I discovered that working with inside tires on a motorhome is much more awkward that working with tires on a car.  After removing the outside tire to get at the inside one, they then informed Mike that we had probably driven on the flat tire.  After fixing the hole in the tire they inflated it to 2 Bar (30 psi) but noticed that the sidewall had “lumps”.  It was clearly not safe to inflate the tire to 7 Bar (100 psi) so fixing the existing tire wasn’t a good long term solution.  I was checking the internet while their head office called Michelin to try and find an equivalent tire that could be sent to Croatia quickly.  This wasn’t working very well.  In the end, they found some Russian made tires (Tyrex) that were a slightly different size but had the advantage of being nearby.  The decision was made to take one of the front tires, move it to the back where it would match all the other rear tires and then buy two new tires that matched each other for the front.  This went well until Mike decided that we should store the extra good front tire that we had removed and found out that it was two inches too wide to be able to get it through the RV locker doors.   By this time the tire company personnel had left.  Mike decided to try and strap the tire underneath the bottom of the RV.  My 70 year old husband was lying under the RV trying to maneuver a huge, heavy tire over his head when someone from the marine storage yard came and offered some assistance.  Nautička Centar has been excellent.  They didn’t charge us anything for staying an extra 5 nights, using their electricity for air conditioning 24 hours a day, and using their water.  Some of the time they had to do some fancy maneuvering with their boats on fork lift trucks because our vehicles were in the way.  We gave the women who worked at the front very large chocolate bars and the gentleman who helped us today wouldn’t take money so he got a new Canadian baseball cap that we had just brought from home.  Mike tells me that it is now time to change the oil on the RV which he has to do himself as no-one in Europe likes working on this vehicle.
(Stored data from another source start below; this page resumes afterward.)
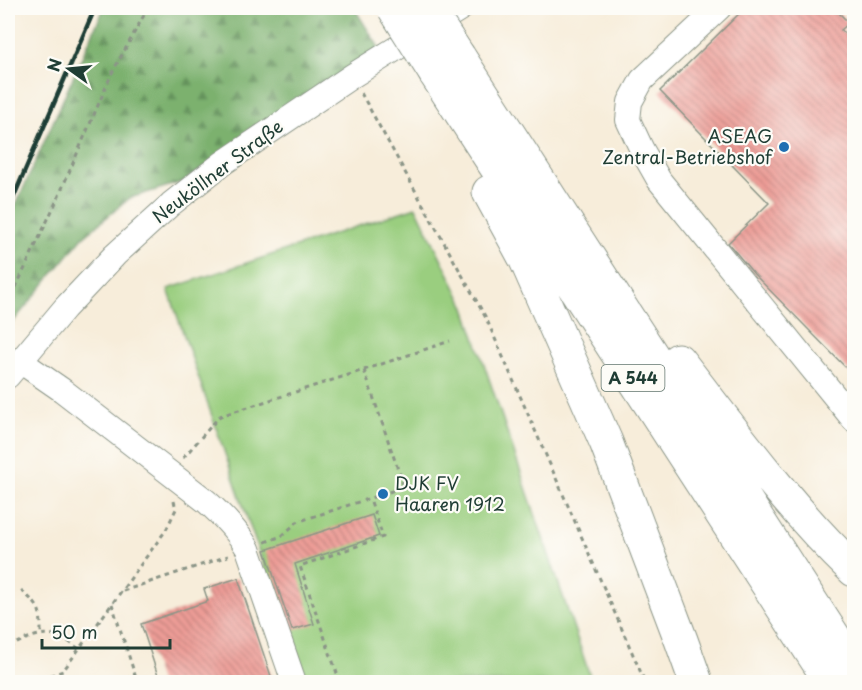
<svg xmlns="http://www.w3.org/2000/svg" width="862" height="690" font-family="'Playpen Sans',sans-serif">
	<defs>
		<pattern id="forest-firs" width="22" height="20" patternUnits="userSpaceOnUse" patternTransform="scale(1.5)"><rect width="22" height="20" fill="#7bb16e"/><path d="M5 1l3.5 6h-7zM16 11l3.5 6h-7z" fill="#64915b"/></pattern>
		<pattern id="building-back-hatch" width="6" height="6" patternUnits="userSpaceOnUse" patternTransform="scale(1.5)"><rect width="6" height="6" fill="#ed9c96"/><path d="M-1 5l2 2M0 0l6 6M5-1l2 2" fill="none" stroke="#bf807b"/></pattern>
	</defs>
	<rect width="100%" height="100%" fill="#fdfcf7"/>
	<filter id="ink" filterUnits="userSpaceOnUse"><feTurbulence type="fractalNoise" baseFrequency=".0167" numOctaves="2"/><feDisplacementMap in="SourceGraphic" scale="12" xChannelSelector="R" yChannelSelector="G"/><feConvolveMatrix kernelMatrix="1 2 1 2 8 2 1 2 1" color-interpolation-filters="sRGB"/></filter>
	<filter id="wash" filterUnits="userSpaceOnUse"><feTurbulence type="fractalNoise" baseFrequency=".008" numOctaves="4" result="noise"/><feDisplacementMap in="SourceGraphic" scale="24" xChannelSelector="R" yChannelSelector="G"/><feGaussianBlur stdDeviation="1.35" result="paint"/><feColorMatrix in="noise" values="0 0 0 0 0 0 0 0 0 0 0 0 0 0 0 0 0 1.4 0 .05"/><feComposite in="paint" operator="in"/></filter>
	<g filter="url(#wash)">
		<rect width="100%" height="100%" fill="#f7edda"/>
		<path fill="url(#forest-firs)" stroke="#4d7751" stroke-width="1.5" d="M104 8H354L380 49 182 182 130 198 83 237 8 328V223Z"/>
		<path fill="#9ace7f" stroke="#5c865a" stroke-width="1.5" d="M416 207 464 305 592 682H304L168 289Z"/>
		<g id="blocks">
			<path fill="url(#building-back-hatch)" d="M745 8H834L849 23 841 30 855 44V377L754 274 728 243 769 203 660 91Z
				M372 515 379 536 295 564 314 624 292 630 265 550Z
				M238 578 273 682H160L141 624 208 601 204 589Z"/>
		</g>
	</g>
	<g filter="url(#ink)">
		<use href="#blocks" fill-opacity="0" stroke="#8b9587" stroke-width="1.5"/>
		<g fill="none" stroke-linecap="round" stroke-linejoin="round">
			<defs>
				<path id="minor" d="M719 8 642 80 630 102 628 120 642 150 659 180 854 420
					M20 361 62 390 206 501C223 516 237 530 248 549L294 682
					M8 376 65 308 115 255 171 204 223 163 352 76 461 8"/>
				<path id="highway" d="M459 57 854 668
					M435 73 831 682
					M489 192 525 258 606 442 681 640 696 682
					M678 360C734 432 788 507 854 570"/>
			</defs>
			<use href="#minor" stroke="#8b9587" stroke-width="26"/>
			<use href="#highway" stroke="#8b9587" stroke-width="35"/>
			<path stroke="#8b9587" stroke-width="3" stroke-dasharray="4.5 4.5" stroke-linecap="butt" d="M361 93 486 318 645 682
				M8 304 57 200 112 73 148 8
				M183 458 220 416 364 370 450 341
				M265 542 282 536 297 522 404 487 364 370
				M21 590C40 607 41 608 41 634
				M123 591 228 556
				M112 604 135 675 115 682
				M8 657 10 647C26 638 43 630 61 637 67 640 73 645 78 648
				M33 682 63 671 166 530 176 509 174 501
				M340 682 300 566 383 537 370 499"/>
			<use href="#minor" stroke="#fff" stroke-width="24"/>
			<use href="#highway" stroke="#fff" stroke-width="33"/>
			<path stroke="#1f3d34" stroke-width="4.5" d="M8 210 95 8"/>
			<defs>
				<path id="highway-bridge" d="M394 8 435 73
					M427 8 459 57"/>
			</defs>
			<use href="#highway-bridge" stroke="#8b9587" stroke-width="35" stroke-linecap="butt"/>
			<use href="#highway-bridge" stroke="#fff" stroke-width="33"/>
		</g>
	</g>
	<g fill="#1f6fb2" stroke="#fdfcf7" stroke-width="2">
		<circle cx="784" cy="147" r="6"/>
		<circle cx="383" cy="494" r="6"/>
	</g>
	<g text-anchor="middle" stroke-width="4.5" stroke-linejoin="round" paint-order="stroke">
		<rect fill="#fdfcf7" stroke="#62766e" stroke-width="1.5" x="601.5" y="365" width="63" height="26" rx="4.5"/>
		<g font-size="16" font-weight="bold" fill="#1f3d34">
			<text x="633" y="384">A 544</text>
		</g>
		<g font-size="18" fill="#1f3d34" stroke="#fdfcf7" text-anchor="end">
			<text x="772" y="143">ASEAG<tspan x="772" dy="21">Zentral-Betriebshof</tspan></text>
			<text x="395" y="490" text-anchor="start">DJK FV<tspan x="395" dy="21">Haaren 1912</tspan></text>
		</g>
		<g font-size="18" fill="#1f3d34" stroke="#fdfcf7">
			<text transform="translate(218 172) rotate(-37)" y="6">Neuköllner Straße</text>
		</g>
	</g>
	<rect width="862" height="690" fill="none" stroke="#fdfcf7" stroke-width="30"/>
	<g transform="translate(69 69) rotate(285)" stroke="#fdfcf7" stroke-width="4.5" paint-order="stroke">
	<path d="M0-4.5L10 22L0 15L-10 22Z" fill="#1f3d34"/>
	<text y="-9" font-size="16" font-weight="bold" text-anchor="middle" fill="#1f3d34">N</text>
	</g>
	<path d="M42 639v9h128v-9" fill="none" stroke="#1f3d34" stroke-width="3"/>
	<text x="51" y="639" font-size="18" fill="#1f3d34" stroke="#fdfcf7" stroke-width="4.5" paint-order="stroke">50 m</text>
</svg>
As I am writing this, Mike has pulled over to the side of the highway because the GPS is telling him to go a way that he doesn’t think is right.  I knew earlier that we weren’t going the shortest route, but sometimes our motorhome knowledgeable GPS changes the route because of our height or width.  This time, it turns out that there are multiple places called Zelena Dolina and we have been heading towards the wrong one.  This is life in an RV.  Technology is great but it isn’t infallible.

Right now we are heading to a campground about an hour from Plitvice Lakes which I wanted to see again.  Last time (spring 2018) when we were there the park was still largely closed.  After the Lakes we are now debating on whether we head towards Germany or first go north to Czechia which we had to skip last year due to Covid.  It is a good thing that we think forward planning is overrated.